Te Pīhopatanga o Te Waipounamu (the bishopric of the South Island; also known as Te Hui Amorangi o Te Waipounamu, lit. the synod of the South Island) is an episcopal polity (or diocese) of the Anglican Church in Aotearoa, New Zealand and Polynesia based at premises at 290 Ferry Road in Christchurch. Te Pīhopatanga encompasses the South Island of New Zealand in its entirety and also Stewart Island/Rakiura and the Chatham Islands. According to the 2001 census there are approximately 15,000 Māori Anglicans within this area. Te Waipounamu is one of five pīhopatanga (episcopal units) that comprise Te Pīhopatanga o Aotearoa, the Māori Anglican Church in Aotearoa/New Zealand.

Ministry
There are 7 Ministry Units in Te Waiponamu.

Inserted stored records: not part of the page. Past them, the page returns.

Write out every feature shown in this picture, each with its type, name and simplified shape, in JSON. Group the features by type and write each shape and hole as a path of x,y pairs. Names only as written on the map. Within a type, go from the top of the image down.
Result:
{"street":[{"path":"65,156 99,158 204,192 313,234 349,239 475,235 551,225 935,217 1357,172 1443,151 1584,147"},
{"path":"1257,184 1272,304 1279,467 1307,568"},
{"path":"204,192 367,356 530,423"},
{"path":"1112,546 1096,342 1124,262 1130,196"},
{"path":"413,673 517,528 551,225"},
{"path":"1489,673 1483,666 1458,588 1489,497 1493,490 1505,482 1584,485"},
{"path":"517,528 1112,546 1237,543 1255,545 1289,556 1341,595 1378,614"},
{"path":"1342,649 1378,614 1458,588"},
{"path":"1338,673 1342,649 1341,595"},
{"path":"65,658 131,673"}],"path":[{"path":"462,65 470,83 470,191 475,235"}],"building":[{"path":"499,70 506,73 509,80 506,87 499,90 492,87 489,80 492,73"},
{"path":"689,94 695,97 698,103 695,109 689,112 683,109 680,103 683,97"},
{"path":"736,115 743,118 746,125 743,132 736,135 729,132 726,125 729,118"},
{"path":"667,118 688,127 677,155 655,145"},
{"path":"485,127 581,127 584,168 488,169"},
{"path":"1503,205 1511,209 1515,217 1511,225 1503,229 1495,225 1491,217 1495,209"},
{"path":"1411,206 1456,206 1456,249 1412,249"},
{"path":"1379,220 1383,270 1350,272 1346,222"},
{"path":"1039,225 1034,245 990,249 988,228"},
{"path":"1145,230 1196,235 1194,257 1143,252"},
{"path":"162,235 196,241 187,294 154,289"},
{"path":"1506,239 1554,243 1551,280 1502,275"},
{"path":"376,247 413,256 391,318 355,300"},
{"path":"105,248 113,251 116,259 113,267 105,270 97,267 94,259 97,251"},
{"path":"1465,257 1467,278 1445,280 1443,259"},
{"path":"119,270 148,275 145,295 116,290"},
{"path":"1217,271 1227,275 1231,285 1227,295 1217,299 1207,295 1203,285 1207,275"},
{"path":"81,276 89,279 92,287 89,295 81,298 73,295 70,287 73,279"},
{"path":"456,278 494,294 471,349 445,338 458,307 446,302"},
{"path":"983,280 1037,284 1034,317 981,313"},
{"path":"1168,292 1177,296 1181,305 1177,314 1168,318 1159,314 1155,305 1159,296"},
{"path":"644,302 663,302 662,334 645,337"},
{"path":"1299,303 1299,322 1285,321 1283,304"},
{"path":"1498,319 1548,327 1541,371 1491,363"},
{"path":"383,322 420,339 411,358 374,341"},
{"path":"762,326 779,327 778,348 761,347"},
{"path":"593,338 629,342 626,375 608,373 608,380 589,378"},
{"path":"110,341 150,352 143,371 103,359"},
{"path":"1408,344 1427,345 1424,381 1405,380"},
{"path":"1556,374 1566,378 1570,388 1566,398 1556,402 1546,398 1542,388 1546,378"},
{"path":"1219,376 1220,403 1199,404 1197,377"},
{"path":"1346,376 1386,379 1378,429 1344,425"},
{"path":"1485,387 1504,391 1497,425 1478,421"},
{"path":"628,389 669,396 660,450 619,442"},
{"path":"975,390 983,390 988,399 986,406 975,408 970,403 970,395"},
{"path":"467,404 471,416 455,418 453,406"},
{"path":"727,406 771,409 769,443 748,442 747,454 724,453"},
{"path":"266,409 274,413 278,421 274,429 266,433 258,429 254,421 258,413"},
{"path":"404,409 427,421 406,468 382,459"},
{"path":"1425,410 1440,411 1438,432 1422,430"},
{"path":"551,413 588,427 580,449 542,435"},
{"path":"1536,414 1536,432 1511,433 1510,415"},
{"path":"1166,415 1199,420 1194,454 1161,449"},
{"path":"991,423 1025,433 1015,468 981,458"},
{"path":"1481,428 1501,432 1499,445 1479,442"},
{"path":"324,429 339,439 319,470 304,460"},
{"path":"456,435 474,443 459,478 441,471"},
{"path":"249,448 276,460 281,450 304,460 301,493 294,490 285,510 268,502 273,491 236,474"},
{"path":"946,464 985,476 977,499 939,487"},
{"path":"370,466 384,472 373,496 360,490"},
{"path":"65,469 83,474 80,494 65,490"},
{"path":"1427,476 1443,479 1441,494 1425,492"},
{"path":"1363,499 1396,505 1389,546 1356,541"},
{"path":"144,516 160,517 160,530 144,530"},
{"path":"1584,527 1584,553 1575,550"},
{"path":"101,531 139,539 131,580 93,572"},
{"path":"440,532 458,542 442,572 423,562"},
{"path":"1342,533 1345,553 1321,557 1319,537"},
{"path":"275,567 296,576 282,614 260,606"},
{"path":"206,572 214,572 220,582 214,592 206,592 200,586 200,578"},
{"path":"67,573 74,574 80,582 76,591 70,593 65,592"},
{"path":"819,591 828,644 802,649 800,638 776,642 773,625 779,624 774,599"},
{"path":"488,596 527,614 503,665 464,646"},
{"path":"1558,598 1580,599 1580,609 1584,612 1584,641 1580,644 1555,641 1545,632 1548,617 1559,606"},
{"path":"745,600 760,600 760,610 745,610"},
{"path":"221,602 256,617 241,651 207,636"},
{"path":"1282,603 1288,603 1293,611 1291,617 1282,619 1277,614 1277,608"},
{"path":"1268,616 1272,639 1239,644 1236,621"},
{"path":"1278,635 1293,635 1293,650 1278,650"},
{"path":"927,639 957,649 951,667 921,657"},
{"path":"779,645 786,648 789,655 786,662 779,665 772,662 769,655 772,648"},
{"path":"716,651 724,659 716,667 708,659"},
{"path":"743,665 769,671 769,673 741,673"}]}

Archdeaconry of Te Tau Ihu o Te Waka
Picton
Nelson

Archdeaconry of Whakatu
Blenheim

Archdeaconry of Motueka
Motueka

Archdeaconry of Te Tai Poutini
Takaka
Hokitika

Archdeaconry of Otautahi

Archdeaconry of Otepoti
Dunedin

Archdeaconry of Murihiku
Mataura
Invercargill

Structure
Te Pīhopatanga is governed by the Hui Amorangi, a representative synod that meets annually. The Executive Committee meets four times a year, as well as the meeting of the Hui Amorangi Trust Board.

Te Pīhopatanga comes under the episcopal leadership of te Pīhopa o (the Bishop of) Te Waipounamu.

Bishop
The first Pīhopa o (Bishop of) Te Waipounmau was John Gray, who was consecrated bishop in 1996 and died in November 2015.

Richard Wallace was nominated at the Electoral College of 23–25 September 2016 to be the second Pīhopa o (Bishop of) Te Waipounamu. He was duly consecrated on 21 January 2017 and installed that month.